The "race" analogy is entirely driven by venture capital framing: they are interested in controlling the market usually done by getting to a certain dominant position within the overall space thereby crowding out new entrants and being able to direct where the market goes.

China's lead efforts on the other hand look to the long view - by releasing their products as open-source they can improve on each other's work. No one controls the market but there is constant competition and innovation.

All this is besides the point, however, for this article claims that OpenAI is using China as an excuse to have unfettered access to all copyrighted works through the fair use loophole.

So the crux is whether we believe in "innovation uber alles" or intellectual property rights.

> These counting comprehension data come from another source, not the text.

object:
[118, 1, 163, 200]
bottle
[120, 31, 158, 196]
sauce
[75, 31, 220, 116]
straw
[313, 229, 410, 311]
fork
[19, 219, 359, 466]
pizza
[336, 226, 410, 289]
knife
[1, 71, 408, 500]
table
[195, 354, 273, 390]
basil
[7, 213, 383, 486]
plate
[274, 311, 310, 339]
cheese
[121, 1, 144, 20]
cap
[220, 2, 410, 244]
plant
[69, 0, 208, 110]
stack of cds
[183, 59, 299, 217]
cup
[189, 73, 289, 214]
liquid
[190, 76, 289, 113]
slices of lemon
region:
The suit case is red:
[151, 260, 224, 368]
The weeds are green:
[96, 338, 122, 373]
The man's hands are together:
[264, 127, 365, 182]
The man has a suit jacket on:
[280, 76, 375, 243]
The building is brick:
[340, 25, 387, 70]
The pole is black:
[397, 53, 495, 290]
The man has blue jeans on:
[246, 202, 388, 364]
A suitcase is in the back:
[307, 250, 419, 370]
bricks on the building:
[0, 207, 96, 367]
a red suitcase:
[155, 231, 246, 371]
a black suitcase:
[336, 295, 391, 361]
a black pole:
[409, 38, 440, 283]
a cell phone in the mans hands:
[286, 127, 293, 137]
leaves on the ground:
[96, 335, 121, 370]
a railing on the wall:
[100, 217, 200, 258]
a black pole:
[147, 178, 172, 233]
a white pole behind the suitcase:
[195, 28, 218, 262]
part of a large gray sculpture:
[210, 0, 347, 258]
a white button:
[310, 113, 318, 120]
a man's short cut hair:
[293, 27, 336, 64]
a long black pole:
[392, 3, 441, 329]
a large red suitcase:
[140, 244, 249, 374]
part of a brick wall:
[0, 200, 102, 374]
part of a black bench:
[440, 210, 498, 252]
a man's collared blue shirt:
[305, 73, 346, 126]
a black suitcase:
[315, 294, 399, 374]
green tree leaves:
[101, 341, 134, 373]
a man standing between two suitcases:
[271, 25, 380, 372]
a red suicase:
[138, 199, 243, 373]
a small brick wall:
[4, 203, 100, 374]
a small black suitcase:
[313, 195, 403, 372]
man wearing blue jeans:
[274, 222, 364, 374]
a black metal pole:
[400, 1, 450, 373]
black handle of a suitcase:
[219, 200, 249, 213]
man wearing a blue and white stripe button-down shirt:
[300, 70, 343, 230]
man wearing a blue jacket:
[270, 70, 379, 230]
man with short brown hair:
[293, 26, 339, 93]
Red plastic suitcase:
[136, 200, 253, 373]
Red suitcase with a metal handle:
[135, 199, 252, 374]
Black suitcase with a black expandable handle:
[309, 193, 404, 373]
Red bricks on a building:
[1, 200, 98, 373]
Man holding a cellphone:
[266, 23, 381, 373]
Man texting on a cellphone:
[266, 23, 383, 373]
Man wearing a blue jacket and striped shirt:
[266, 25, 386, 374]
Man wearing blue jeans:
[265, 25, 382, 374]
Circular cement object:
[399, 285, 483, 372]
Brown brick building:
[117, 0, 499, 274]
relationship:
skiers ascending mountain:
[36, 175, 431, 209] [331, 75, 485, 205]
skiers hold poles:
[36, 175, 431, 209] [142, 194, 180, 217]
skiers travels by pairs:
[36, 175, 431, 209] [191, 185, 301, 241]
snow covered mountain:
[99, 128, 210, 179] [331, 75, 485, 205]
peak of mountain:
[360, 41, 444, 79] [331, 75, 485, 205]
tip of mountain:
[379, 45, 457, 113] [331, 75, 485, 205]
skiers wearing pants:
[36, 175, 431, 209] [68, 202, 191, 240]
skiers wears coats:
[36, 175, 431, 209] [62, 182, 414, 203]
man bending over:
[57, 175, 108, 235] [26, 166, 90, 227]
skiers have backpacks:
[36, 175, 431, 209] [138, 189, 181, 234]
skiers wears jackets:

Nature is a complex system. Many are in competition, it's not just humans. Most of these systems form a balance (see biodiversity). Due to resource scarcity, power tends to form which gives these power structures and advantage. Humans form these power structures arounds groups. This has been happening for as long as humans tribalised. Right now, humans can form these groups at nation-state level complexity and to some extent more global. This is humans current best effort. If you can do better, please do.
>>Nature is a complex system.

There is no winner take all in an ecosystem. If it happens, that ecosystem collapses !!

It is strange that you use this as an example yet fail to understand it fully.

Nature is a complex system ... with adaptive feedback. Every process is a cycle - has feedbacks that amplifies/regulates it. Yes there are apex predators, but there is no winner take all in an ecosystem. Living beings coexist.

No need to even complicate it to that degree. A wrong begets another wrong forever unless someone stops doing the next wrong thing. That's literally what it takes.
That doesn't answer the question.

It's a race with winners and losers because ego and money. Ego because … well, ego.

Money because whoever develops the most powerful AI and gets enough people to buy into it, will probably retain the top spot for quite a while because inertia (sort of like how Google got to be where it is).

I'm sure some level of paranoia feeds into it at some level. Whoever gets locked in the public's mindset will rule the world and if it's not a Silicon Valley magnate, then they are losers.

I mean, I do think we should want to win the race, the point is they want to keep all the money. You can literally just offer equity as compensation to "content providers" and we won't have any problems with liquidity issues on the development side, and people can still be compensated or opt out.

OpenAI doesn't want to do that.

> I do think we should want to win the race

Why, though? I can understand the companies involved wanting to be first in order to maximize their profit, but why should that matter to anybody else?

Uhh... because nations should care about their economic output? And want to maximize that output all things being equal?
It’s yet to be proven that AI will increase economic output. Some might argue that reducing the economic benefits for the many in order to maximize the output of the whole may backfire horribly over the long-term.
I'm talking about the firms that develop AI. The entire point of the conversation is "why should countries care about businesses being in their country as opposed to elsewhere." The point is obvious that where businesses operate is important to the economic output of a nation.
Sorry, but your attempt to reframe my response was not successful. If AI is harmful to society, the “winning” of the AI race may not be beneficial to that society.
It seems like the term "race" comes from "arms race".

Perhaps the future of Silicon Valley is to be the home of defense contractors.